EU-Gipfel einigt sich auf Sonderklausel Der Weg für den Lissabon-Vertrag ist frei
Die EU-Staaten haben auf ihrem Gipfel die letzte politische Hürde für die Annahme des Lissabon-Vertrags aus dem Weg geräumt: Die 27 Staats- und Regierungschefs akzeptierten eine Sonderklausel für Tschechien. Weiter offen ist der Kampf um die Top-Jobs an der EU-Spitze - nur einer ist wohl aus dem Rennen: der britische Ex-Premier Blair.
Von Peter Heilbrunner, SWR-Hörfunkkorrespondent Brüssel
Die EU steht kurz vor dem Ziel. Wenn alles glatt geht, dann steht dem Inkrafttreten des EU-Reformvertrages kaum noch etwas im Wege. Während des Abendessens haben sich 27 europäischen Staats- und Regierungschefs auf eine Ausnahmeklausel für Tschechien geeinigt - das Land hat den Lissabon-Vertrag als letztes noch nicht ratifiziert. Das Ganze käme ihm vor wie ein Marathon, aber einer mit Hürden, scherzte am Ende des ersten Tages ein zufriedener EU-Kommissionspräsident José Manuel Barroso. "Die letzte politische Hürde haben wir nun aus dem Weg geräumt", so der Portugiese an der Spitze der EU-Kommission weiter.
Große Erleichterung nach monatelangem Stillstand: Kommissionspräsident Barroso.
In wenigen Tagen wird das tschechische Verfassungsgericht über eine Klage gegen den Reformvertrag verhandeln.
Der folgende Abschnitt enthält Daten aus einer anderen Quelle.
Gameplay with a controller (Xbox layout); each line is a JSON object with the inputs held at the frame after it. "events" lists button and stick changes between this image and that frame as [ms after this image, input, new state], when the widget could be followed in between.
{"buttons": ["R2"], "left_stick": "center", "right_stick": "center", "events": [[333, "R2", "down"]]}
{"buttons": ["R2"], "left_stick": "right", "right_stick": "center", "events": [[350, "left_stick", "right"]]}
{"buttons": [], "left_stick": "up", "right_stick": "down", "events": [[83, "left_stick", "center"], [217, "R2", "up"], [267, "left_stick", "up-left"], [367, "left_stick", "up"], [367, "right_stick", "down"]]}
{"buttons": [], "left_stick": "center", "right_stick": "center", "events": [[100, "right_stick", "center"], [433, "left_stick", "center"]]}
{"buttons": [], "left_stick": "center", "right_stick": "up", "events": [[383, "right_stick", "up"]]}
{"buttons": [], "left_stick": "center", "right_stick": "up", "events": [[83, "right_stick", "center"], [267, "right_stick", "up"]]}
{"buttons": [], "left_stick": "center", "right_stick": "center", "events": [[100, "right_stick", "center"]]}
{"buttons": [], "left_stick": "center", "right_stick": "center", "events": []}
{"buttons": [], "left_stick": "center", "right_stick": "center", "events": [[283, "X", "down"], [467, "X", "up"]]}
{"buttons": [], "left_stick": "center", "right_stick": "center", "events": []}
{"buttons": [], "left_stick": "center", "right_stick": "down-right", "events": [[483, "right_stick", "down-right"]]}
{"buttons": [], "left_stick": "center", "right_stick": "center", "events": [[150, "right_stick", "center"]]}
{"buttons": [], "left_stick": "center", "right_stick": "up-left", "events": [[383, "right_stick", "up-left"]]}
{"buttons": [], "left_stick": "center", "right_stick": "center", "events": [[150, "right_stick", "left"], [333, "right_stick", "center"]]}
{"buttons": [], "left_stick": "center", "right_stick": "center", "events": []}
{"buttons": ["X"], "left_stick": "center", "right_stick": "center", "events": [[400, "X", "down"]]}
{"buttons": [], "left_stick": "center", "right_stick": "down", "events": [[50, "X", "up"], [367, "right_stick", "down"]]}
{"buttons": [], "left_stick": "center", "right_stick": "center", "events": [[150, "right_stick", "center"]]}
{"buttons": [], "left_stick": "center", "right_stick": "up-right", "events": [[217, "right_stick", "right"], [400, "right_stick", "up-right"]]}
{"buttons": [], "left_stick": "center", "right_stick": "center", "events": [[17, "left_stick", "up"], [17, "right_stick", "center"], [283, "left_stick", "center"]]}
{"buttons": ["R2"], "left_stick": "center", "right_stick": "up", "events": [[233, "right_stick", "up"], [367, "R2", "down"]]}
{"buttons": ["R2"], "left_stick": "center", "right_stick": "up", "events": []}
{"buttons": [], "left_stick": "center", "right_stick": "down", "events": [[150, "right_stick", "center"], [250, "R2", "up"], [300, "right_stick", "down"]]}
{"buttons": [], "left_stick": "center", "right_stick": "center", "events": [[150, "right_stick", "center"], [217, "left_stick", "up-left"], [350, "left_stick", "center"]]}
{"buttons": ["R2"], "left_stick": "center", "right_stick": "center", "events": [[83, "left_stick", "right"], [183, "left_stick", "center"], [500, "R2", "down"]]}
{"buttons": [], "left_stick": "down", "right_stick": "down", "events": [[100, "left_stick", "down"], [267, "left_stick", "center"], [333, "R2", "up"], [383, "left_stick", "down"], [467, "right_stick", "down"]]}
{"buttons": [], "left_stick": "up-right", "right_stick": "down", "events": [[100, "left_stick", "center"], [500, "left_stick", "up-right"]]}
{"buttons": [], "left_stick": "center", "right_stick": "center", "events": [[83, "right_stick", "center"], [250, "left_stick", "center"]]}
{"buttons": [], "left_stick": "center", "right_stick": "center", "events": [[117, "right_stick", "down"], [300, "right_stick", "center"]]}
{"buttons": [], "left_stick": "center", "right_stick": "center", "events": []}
Wenn die Richter grünes Licht geben, dann endlich könnte Präsident Vaclav Klaus seine Unterschrift unter den Vertrag setzen. Spätestens zum ersten Januar dürfte die Reform dann in Kraft treten.
Keine Chance für Blair ...
Bis dahin werden auch die Top-Jobs an der Spitze der EU besetzt sein müssen, also der Posten des EU-Präsidenten und des gemeinsamen Außenministers. Dabei zeichnet sich ab, dass Tony Blair, der britische Ex-Premier, keine Chance mehr auf das Amt des ersten EU-Präsidenten hat. Die eigene Parteienfamilie, die Sozialdemokraten, verweigert ihm die Unterstützung. Damit läuft es auf ein Rennen um den Vorsitz zwischen dem luxemburgischen Regierungschef Jean-Claude Juncker und seinem niederländischen Kollegen Jan Peter Balkenende hianus.
Lachende Rivalen: Jean-Claude Juncker und Jan Peter Balkenende.
Es sei noch zu früh für eine Entscheidung, warb Fredrik Reinfeldt, der schwedische Ministerpräsident und derzeitige EU-Vorsitzende um Geduld. "Wir müssen uns erst einmal über die Aufgaben des EU-Ratspräsidenten klar werden. Das kann natürlich nicht unabhängig von den Personen geschehen, die dafür in Frage kommen." Nun also wird an der Stellenbeschreibung gearbeitet - steht die, dann können sich die 27 für einen der Bewerber entscheiden. Spätestens Mitte November könnte es soweit sein.
... keine Fortschritte beim Klimaschutz
Nicht vorangekommen sind die Gipfelteilnehmer bei den Verhandlungen über das EU-Mandat für den Weltklimagipfel in Kopenhagen. Die Ost-Europäer wollen sich an Finanzhilfen für die Entwicklungsländer weiterhin nicht beteiligen. Frankreich und Deutschland warnen davor, sich zu früh auf die Höhe der Unterstützung festzulegen. "Es geht jetzt darum, dass die USA und China zum Beispiel deutlich machen, was sie bereit sind sind, beizutragen", sagte Bundeskanzlerin Angela Merkel.
Rund 100 Milliarden Euro jährlich brauchen die Entwicklungsländer, schätzen Experten, um mit den Folgen des Klimawandels fertig zu werden und den Ausstoß klimaschädlicher Abgase zu senken. Aus eigener Kraft können diese Länder diese Mammutaufgabe nicht schultern.